In March 1975, the producer, Armand Jammot, hired him to join the team as a presenter, replacing Fabien Buhler. He was known as "Monsieur Calcul". Renard explained his hiring by noting that "the show was hosted at the time by Patrice Laffont, who was 35. 'Monsieur Dictionnaire' was Max Favalelli, who was much older, 70. And I was the youngest, so it created a sort of balance".

They put him in charge of verifying game results with numbers and calculations, titled "Le Compte est bon". Renard took charge in 1975 with Favalelli of the part with letters and words titled "Le Mot le plus long", and then with Arielle Boulin-Prat in 1986, replacing Favalelli. The other presenters were Patrice Laffont first, and since 1992, Laurent Romejko.
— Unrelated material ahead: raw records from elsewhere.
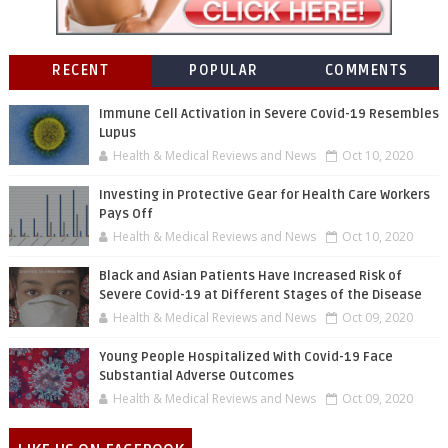
RECENT
POPULAR
COMMENTS
Immune Cell Activation in Severe Covid-19 Resembles
Lupus
Health & Medical Reviews and News
Oct 10, 2020
Investing in Protective Gear for Health Care Workers
Pays Off
Health & Medical Reviews and News
Oct 10, 2020
Black and Asian Patients Have Increased Risk of
Severe Covid-19 at Different Stages of the Disease
Health & Medical Reviews and News
Oct 09, 2020
Young People Hospitalized With Covid-19 Face
Substantial Adverse Outcomes
Health & Medical Reviews and News
Oct 09, 2020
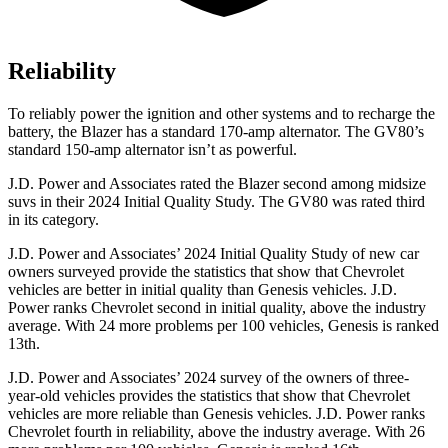
Reliability
To reliably power the ignition and other systems and to recharge the
battery, the Blazer has a standard 170-amp alternator. The GV80’s
standard 150-amp alternator isn’t as powerful.
J.D. Power and Associates rated the Blazer second among midsize
suvs in their 2024 Initial Quality Study. The GV80 was rated third
in its category.
J.D. Power and Associates’ 2024 Initial Quality Study of new car
owners surveyed provide the statistics that show that Chevrolet
vehicles are better in initial quality than Genesis vehicles. J.D.
Power ranks Chevrolet second in initial quality, above the industry
average. With 24 more problems per 100 vehicles, Genesis is ranked
13th.
J.D. Power and Associates’ 2024 survey of the owners of three-
year-old vehicles provides the statistics that show that Chevrolet
vehicles are more reliable than Genesis vehicles. J.D. Power ranks
Chevrolet fourth in reliability, above the industry average. With 26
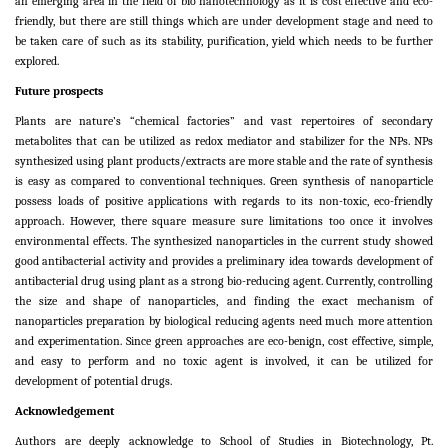
an emerging area in the field of bio nanotechnology as it is cost effective and eco-
friendly, but there are still things which are under development stage and need to
be taken care of such as its stability, purification, yield which needs to be further
explored.
Future prospects
Plants are nature’s “chemical factories” and vast repertoires of secondary
metabolites that can be utilized as redox mediator and stabilizer for the NPs. NPs
synthesized using plant products/extracts are more stable and the rate of synthesis
is easy as compared to conventional techniques. Green synthesis of nanoparticle
possess loads of positive applications with regards to its non-toxic, eco-friendly
approach. However, there square measure sure limitations too once it involves
environmental effects. The synthesized nanoparticles in the current study showed
good antibacterial activity and provides a preliminary idea towards development of
antibacterial drug using plant as a strong bio-reducing agent. Currently, controlling
the size and shape of nanoparticles, and finding the exact mechanism of
nanoparticles preparation by biological reducing agents need much more attention
and experimentation. Since green approaches are eco-benign, cost effective, simple,
and easy to perform and no toxic agent is involved, it can be utilized for
development of potential drugs.
Acknowledgement
Authors are deeply acknowledge to School of Studies in Biotechnology, Pt.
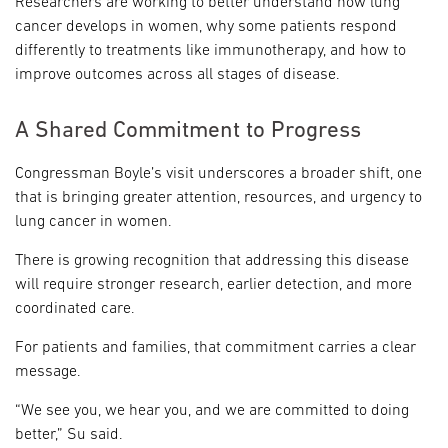
Researchers are working to better understand how lung
cancer develops in women, why some patients respond
differently to treatments like immunotherapy, and how to
improve outcomes across all stages of disease.
A Shared Commitment to Progress
Congressman Boyle’s visit underscores a broader shift, one
that is bringing greater attention, resources, and urgency to
lung cancer in women.
There is growing recognition that addressing this disease
will require stronger research, earlier detection, and more
coordinated care.
For patients and families, that commitment carries a clear
message.
“We see you, we hear you, and we are committed to doing
better,” Su said.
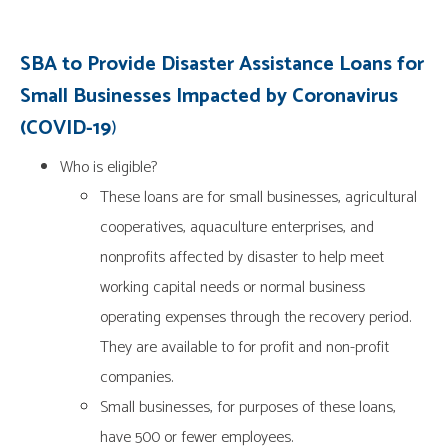
SBA to Provide Disaster Assistance Loans for
Small Businesses Impacted by Coronavirus
(COVID-19
)
Who is eligible?
These loans are for small businesses, agricultural
cooperatives, aquaculture enterprises, and
nonprofits affected by disaster to help meet
working capital needs or normal business
operating expenses through the recovery period.
They are available to for profit and non-profit
companies.
Small businesses, for purposes of these loans,
have 500 or fewer employees.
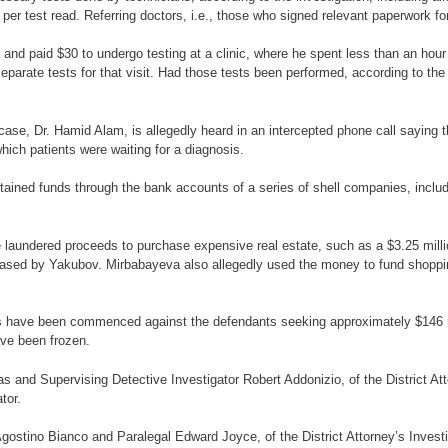
 per test read. Referring doctors, i.e., those who signed relevant paperwork fo
 and paid $30 to undergo testing at a clinic, where he spent less than an hou
eparate tests for that visit. Had those tests been performed, according to th
ase, Dr. Hamid Alam, is allegedly heard in an intercepted phone call saying th
which patients were waiting for a diagnosis.
 obtained funds through the bank accounts of a series of shell companies, incl
he laundered proceeds to purchase expensive real estate, such as a $3.25 mi
ased by Yakubov. Mirbabayeva also allegedly used the money to fund shoppi
ings have been commenced against the defendants seeking approximately $146 m
ave been frozen.
 and Supervising Detective Investigator Robert Addonizio, of the District At
tor.
ostino Bianco and Paralegal Edward Joyce, of the District Attorney’s Investig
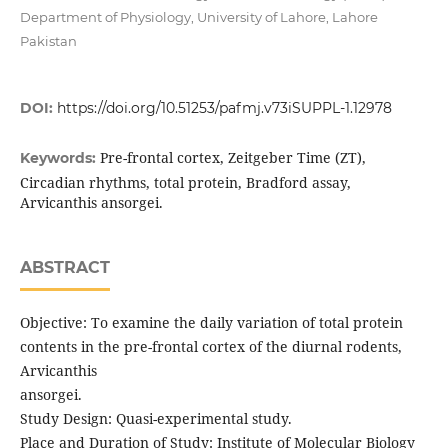
Department of Physiology, University of Lahore, Lahore
Pakistan
DOI:
https://doi.org/10.51253/pafmj.v73iSUPPL-1.12978
Pre-frontal cortex, Zeitgeber Time (ZT),
Keywords:
Circadian rhythms, total protein, Bradford assay,
Arvicanthis ansorgei.
ABSTRACT
Objective: To examine the daily variation of total protein
contents in the pre-frontal cortex of the diurnal rodents,
Arvicanthis
ansorgei.
Study Design: Quasi-experimental study.
Place and Duration of Study: Institute of Molecular Biology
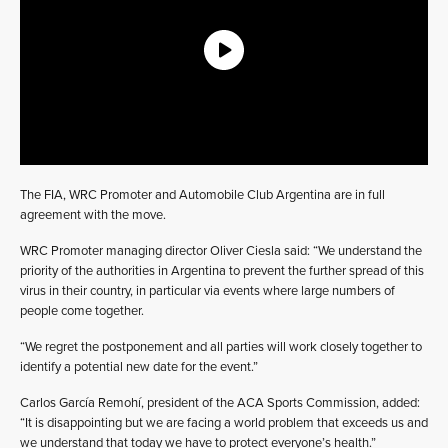
The FIA, WRC Promoter and Automobile Club Argentina are in full
agreement with the move.
WRC Promoter managing director Oliver Ciesla said: “We understand the
priority of the authorities in Argentina to prevent the further spread of this
virus in their country, in particular via events where large numbers of
people come together.
“We regret the postponement and all parties will work closely together to
identify a potential new date for the event.”
Carlos García Remohí, president of the ACA Sports Commission, added:
“It is disappointing but we are facing a world problem that exceeds us and
we understand that today we have to protect everyone’s health.”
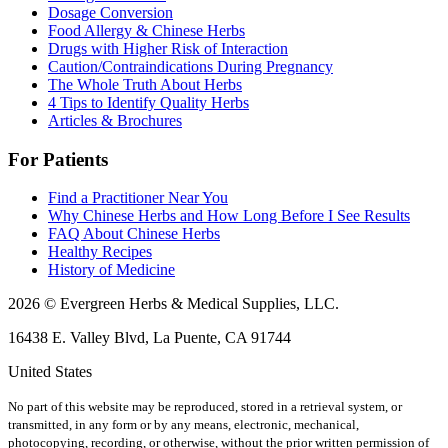
Dosage Conversion
Food Allergy & Chinese Herbs
Drugs with Higher Risk of Interaction
Caution/Contraindications During Pregnancy
The Whole Truth About Herbs
4 Tips to Identify Quality Herbs
Articles & Brochures
For Patients
Find a Practitioner Near You
Why Chinese Herbs and How Long Before I See Results
FAQ About Chinese Herbs
Healthy Recipes
History of Medicine
2026 © Evergreen Herbs & Medical Supplies, LLC.
16438 E. Valley Blvd, La Puente, CA 91744
United States
No part of this website may be reproduced, stored in a retrieval system, or
transmitted, in any form or by any means, electronic, mechanical,
photocopying, recording, or otherwise, without the prior written permission of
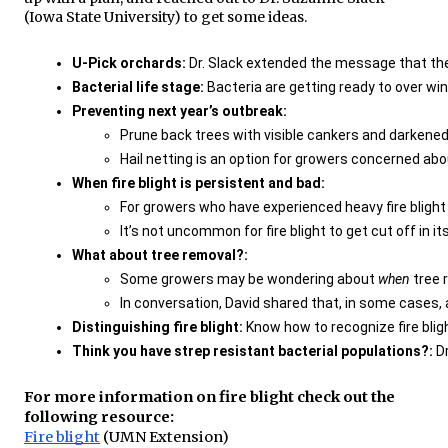
(Iowa State University) to get some ideas.
U-Pick orchards:
 Dr. Slack extended the message that the
Bacterial life stage:
 Bacteria are getting ready to over wi
Preventing next year’s outbreak: 
Prune back trees with visible cankers and darkened 
Hail netting is an option for growers concerned abo
When fire blight is persistent and bad: 
For growers who have experienced heavy fire bligh
It’s not uncommon for fire blight to get cut off in 
What about tree removal?:
Some growers may be wondering about 
when 
tree 
In conversation, David shared that, in some cases, a
Distinguishing fire blight: 
Know how to recognize fire bligh
Think you have strep resistant bacterial populations?: 
D
For more information on fire blight check out the
following resource:
Fire blight
(UMN Extension)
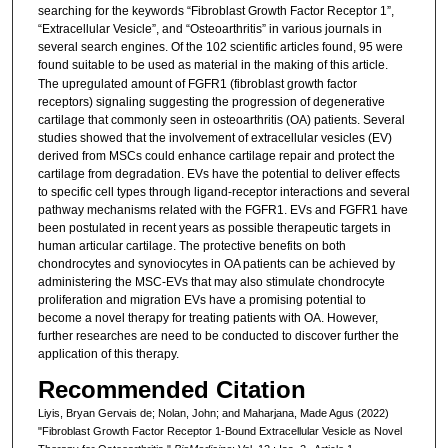
searching for the keywords “Fibroblast Growth Factor Receptor 1”,
“Extracellular Vesicle”, and “Osteoarthritis” in various journals in
several search engines. Of the 102 scientific articles found, 95 were
found suitable to be used as material in the making of this article.
The upregulated amount of FGFR1 (fibroblast growth factor
receptors) signaling suggesting the progression of degenerative
cartilage that commonly seen in osteoarthritis (OA) patients. Several
studies showed that the involvement of extracellular vesicles (EV)
derived from MSCs could enhance cartilage repair and protect the
cartilage from degradation. EVs have the potential to deliver effects
to specific cell types through ligand-receptor interactions and several
pathway mechanisms related with the FGFR1. EVs and FGFR1 have
been postulated in recent years as possible therapeutic targets in
human articular cartilage. The protective benefits on both
chondrocytes and synoviocytes in OA patients can be achieved by
administering the MSC-EVs that may also stimulate chondrocyte
proliferation and migration EVs have a promising potential to
become a novel therapy for treating patients with OA. However,
further researches are need to be conducted to discover further the
application of this therapy.
Recommended Citation
Liyis, Bryan Gervais de; Nolan, John; and Maharjana, Made Agus (2022)
"Fibroblast Growth Factor Receptor 1-Bound Extracellular Vesicle as Novel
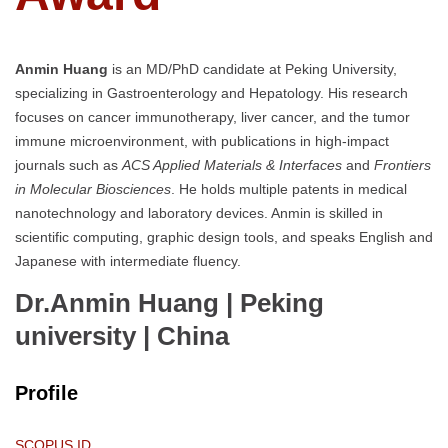
Anmin Huang
is an MD/PhD candidate at Peking University,
specializing in Gastroenterology and Hepatology. His research
focuses on cancer immunotherapy, liver cancer, and the tumor
immune microenvironment, with publications in high-impact
journals such as
ACS Applied Materials & Interfaces
and
Frontiers
in Molecular Biosciences
. He holds multiple patents in medical
nanotechnology and laboratory devices. Anmin is skilled in
scientific computing, graphic design tools, and speaks English and
Japanese with intermediate fluency.
Dr.Anmin Huang | Peking
university
| China
Profile
SCOPUS ID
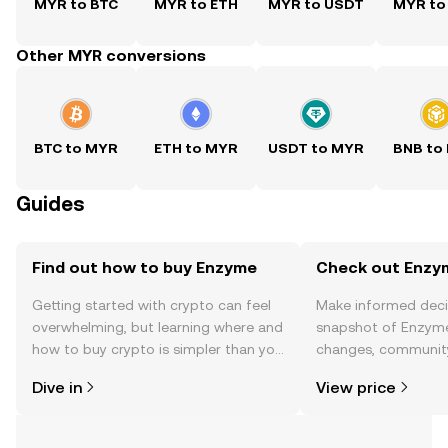
MYR to BTC
MYR to ETH
MYR to USDT
MYR to
Other MYR conversions
BTC to MYR
ETH to MYR
USDT to MYR
BNB to
Guides
Find out how to buy Enzyme
Check out Enzym
Getting started with crypto can feel
Make informed deci
overwhelming, but learning where and
snapshot of Enzyme’
how to buy crypto is simpler than you
changes, community
might think. Kickstart your journey on
news, and more.
Dive in
View price
the OKX TR mobile app, or right here
on the web.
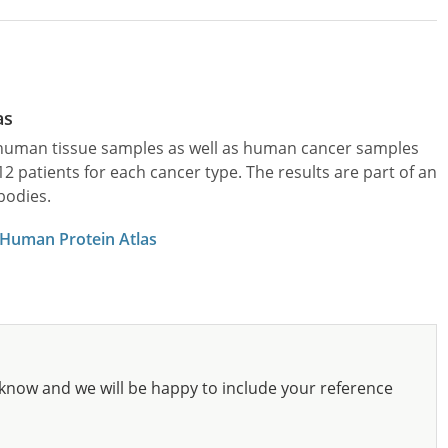
as
l human tissue samples as well as human cancer samples
patients for each cancer type. The results are part of an
bodies.
 Human Protein Atlas
know and we will be happy to include your reference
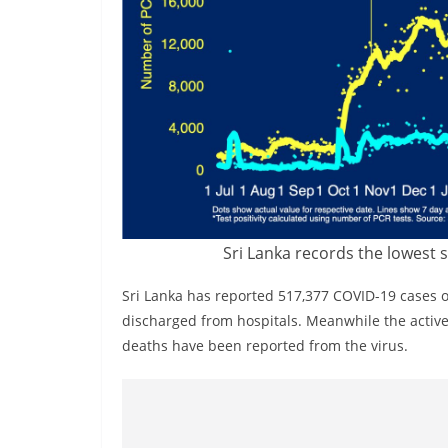
v
i
d
e
r
i
n
S
r
Sri Lanka records the lowest 
i
L
Sri Lanka has reported 517,377 COVID-19 cases 
a
discharged from hospitals. Meanwhile the active 
n
deaths have been reported from the virus.
k
a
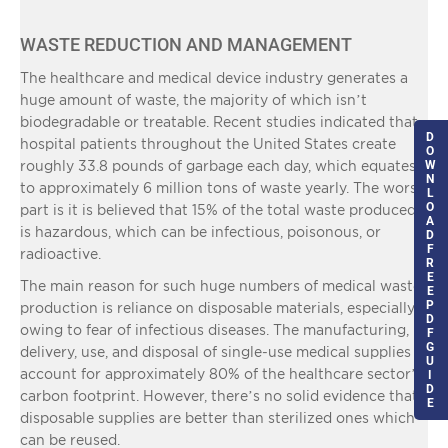
WASTE REDUCTION AND MANAGEMENT
The healthcare and medical device industry generates a
huge amount of waste, the majority of which isn’t
biodegradable or treatable. Recent studies indicated that
D
hospital patients throughout the United States create
O
roughly 33.8 pounds of garbage each day, which equates
W
N
to approximately 6 million tons of waste yearly. The worst
L
O
part is it is believed that 15% of the total waste produced
A
is hazardous, which can be infectious, poisonous, or
D
F
radioactive.
R
E
The main reason for such huge numbers of medical waste
E
P
production is reliance on disposable materials, especially
D
owing to fear of infectious diseases. The manufacturing,
F
G
delivery, use, and disposal of single-use medical supplies
U
account for approximately 80% of the healthcare sector’s
I
D
carbon footprint. However, there’s no solid evidence that
E
disposable supplies are better than sterilized ones which
can be reused.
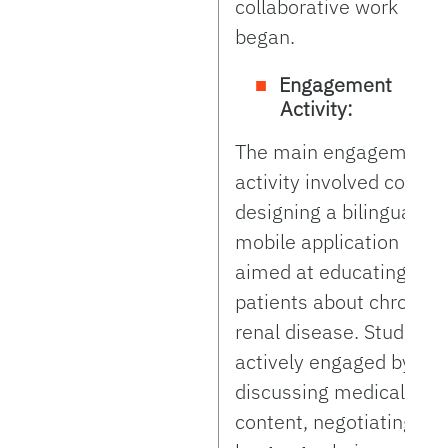
collaborative work
began.
Engagement
Activity:
The main engagement
activity involved co-
designing a bilingual
mobile application
aimed at educating
patients about chronic
renal disease. Students
actively engaged by
discussing medical
content, negotiating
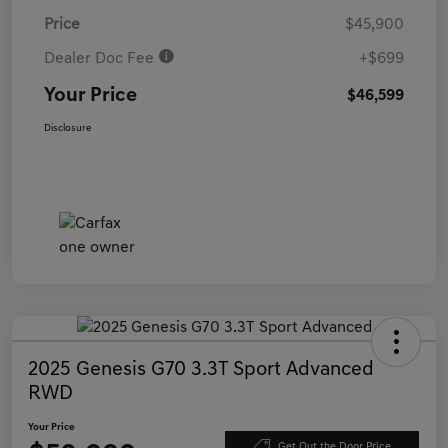
Price
$45,900
Dealer Doc Fee
+$699
Your Price
$46,599
Disclosure
2025 Genesis G70 3.3T Sport Advanced
RWD
Your Price
Get Out the Door Price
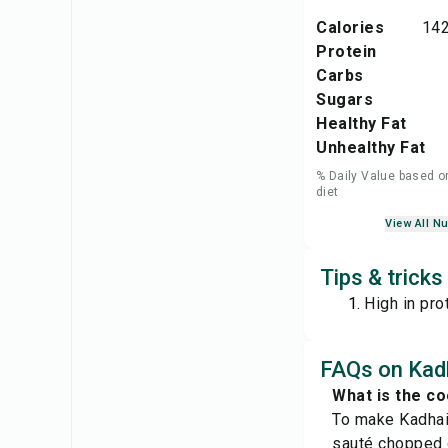
Calories
142
Protein
Carbs
Sugars
Healthy Fat
Unhealthy Fat
% Daily Value based o
diet
View All Nu
Tips & trick
High in prot
FAQs on Kad
What is the c
To make Kadhai 
sauté chopped o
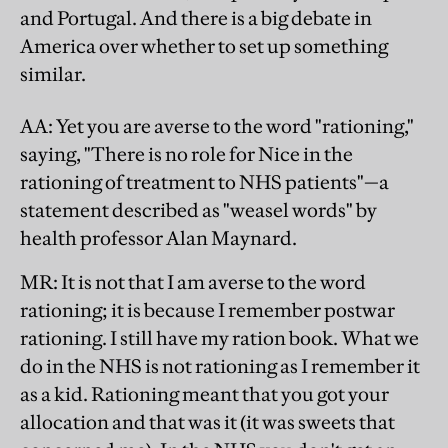
and Portugal. And there is a big debate in
America over whether to set up something
similar.
AA
: Yet you are averse to the word "rationing,"
saying, "There is no role for Nice in the
rationing of treatment to NHS patients"—a
statement described as "weasel words" by
health professor Alan Maynard.
MR
: It is not that I am averse to the word
rationing; it is because I remember postwar
rationing. I still have my ration book. What we
do in the NHS is not rationing as I remember it
as a kid. Rationing meant that you got your
allocation and that was it (it was sweets that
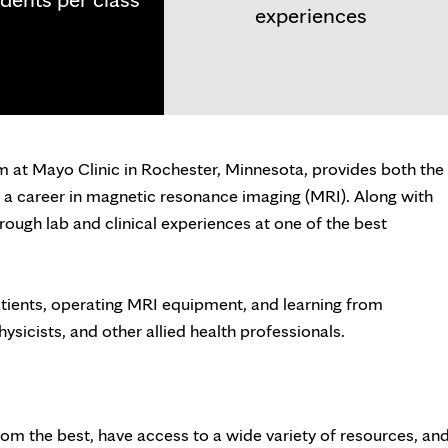
experiences
at Mayo Clinic in Rochester, Minnesota, provides both the
a career in magnetic resonance imaging (MRI). Along with
rough lab and clinical experiences at one of the best
patients, operating MRI equipment, and learning from
physicists, and other allied health professionals.
rom the best, have access to a wide variety of resources, an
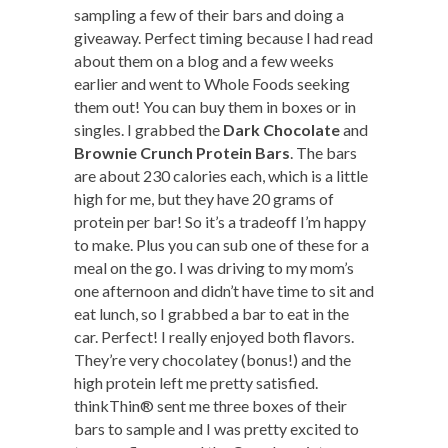
sampling a few of their bars and doing a
giveaway. Perfect timing because I had read
about them on a blog and a few weeks
earlier and went to Whole Foods seeking
them out! You can buy them in boxes or in
singles. I grabbed the
Dark Chocolate
and
Brownie Crunch Protein Bars
. The bars
are about 230 calories each, which is a little
high for me, but they have 20 grams of
protein per bar! So it’s a tradeoff I’m happy
to make. Plus you can sub one of these for a
meal on the go. I was driving to my mom’s
one afternoon and didn’t have time to sit and
eat lunch, so I grabbed a bar to eat in the
car. Perfect! I really enjoyed both flavors.
They’re very chocolatey (bonus!) and the
high protein left me pretty satisfied.
thinkThin® sent me three boxes of their
bars to sample and I was pretty excited to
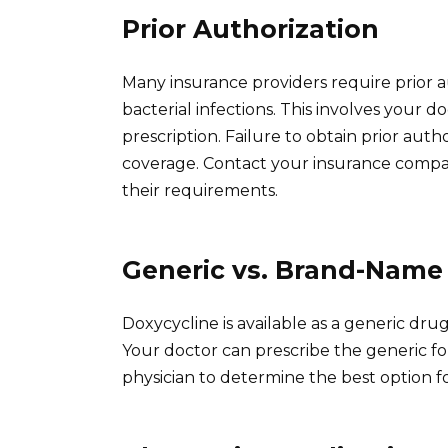
Prior Authorization
Many insurance providers require prior au
bacterial infections. This involves your 
prescription. Failure to obtain prior auth
coverage. Contact your insurance comp
their requirements.
Generic vs. Brand-Name
Doxycycline is available as a generic dru
Your doctor can prescribe the generic fo
physician to determine the best option f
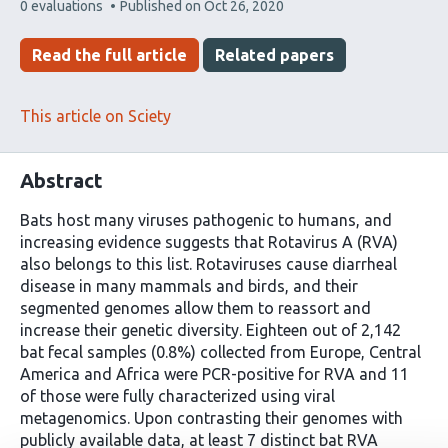
This
0 evaluations
Published on
Oct 26, 2020
article
has
Read the full article
Related papers
This article on Sciety
Abstract
Bats host many viruses pathogenic to humans, and
increasing evidence suggests that Rotavirus A (RVA)
also belongs to this list. Rotaviruses cause diarrheal
disease in many mammals and birds, and their
segmented genomes allow them to reassort and
increase their genetic diversity. Eighteen out of 2,142
bat fecal samples (0.8%) collected from Europe, Central
America and Africa were PCR-positive for RVA and 11
of those were fully characterized using viral
metagenomics. Upon contrasting their genomes with
publicly available data, at least 7 distinct bat RVA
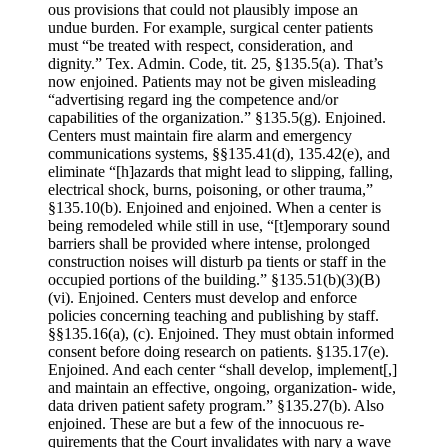
ous provisions that could not plausibly impose an
undue burden. For example, surgical center patients
must “be treated with respect, consideration, and
dignity.” Tex. Admin. Code, tit. 25, §135.5(a). That’s
now enjoined. Patients may not be given misleading
“advertising regard­ ing the competence and/or
capabilities of the organiza­tion.” §135.5(g). Enjoined.
Centers must maintain fire alarm and emergency
communications systems, §§135.41(d), 135.42(e), and
eliminate “[h]azards that might lead to slipping, falling,
electrical shock, burns, poisoning, or other trauma,”
§135.10(b). Enjoined and enjoined. When a center is
being remodeled while still in use, “[t]emporary sound
barriers shall be provided where intense, prolonged
construction noises will disturb pa­ tients or staff in the
occupied portions of the building.” §135.51(b)(3)(B)
(vi). Enjoined. Centers must develop and enforce
policies concerning teaching and publishing by staff.
§§135.16(a), (c). Enjoined. They must obtain informed
consent before doing research on patients. §135.17(e).
Enjoined. And each center “shall develop, implement[,]
and maintain an effective, ongoing, organization- wide,
data driven patient safety program.” §135.27(b). Also
enjoined. These are but a few of the innocuous re­
quirements that the Court invalidates with nary a wave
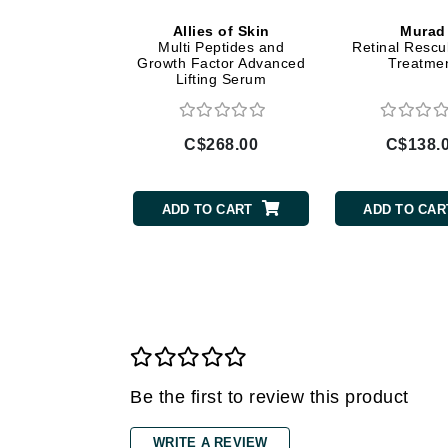
Allies of Skin
Murad
Gehwol
Multi Peptides and
Retinal Rescu
Glisodin
Growth Factor Advanced
Treatme
Lifting Serum
Glytone
Graydon
C$268.00
C$138.
Guinot
H
ADD TO CART
ADD TO CAR
Happy Hippo
HL
Hydrinity
I
IGK Hair
Ingrid Millet
Be the first to review this product
iS Clinical
J
WRITE A REVIEW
For more than 39 years, he daily officiated without interruption on the show. He has never taken a vacation, afraid that he would be replaced. He is the oldest presenter, appearing on the oldest program on French television. Michel Drucker started earlier, but appeared less often because he appeared daily.

In September 2022, Renard and fellow co-presenter Arielle Boulin-Prat were dismissed from the show due to a dispute over their salaries and the terms of their contracts. They were respectively replaced by Stéphane Crosnier and Blandine Maire.

=== Other programs ===
Renard wrote a collection of stories and two novels. One obtained a prize from the Société des gens de lettres. He also wrote a newspaper column. In 1987, he was one of the members of the program L'Assiette anglaise presented by Bernard Rapp, with Christine Bravo and Jean Teulé, as a literature columnist. In 1991, he participated in the program My télé is rich. He also participated in Télématin and Jamais sans mon livre in 1993.

== Publications ==

=== Novels and stories ===
- 1982 : Sarlat et le Périgord noir, librairie Favalelli, 125 pages.
- 1986 : Voyelle, consonne (with Patrice Laffont), éditions France Loisirs, 175 pages.
- 1991 : Le Gardien du clocher, Bourin Éditeur, 272 pages.
- 1994 : Les Étangs, éditions Julliard, 848 pages.
- 1996 : Le Double Secret, éditions Flammarion, 482 pages.

=== Collections of word games ===
- 2012 : Bertrand Renard présente, Le plaisir des mots croisés, fléchés et cachés, 330 jeux et leur solutions, éditions l'Archipel.
- 2013 : Bertrand Renard présente, Le plaisir des mots croisés, fléchés et cachés, 330 jeux et leur solutions, éditions l'Archipel.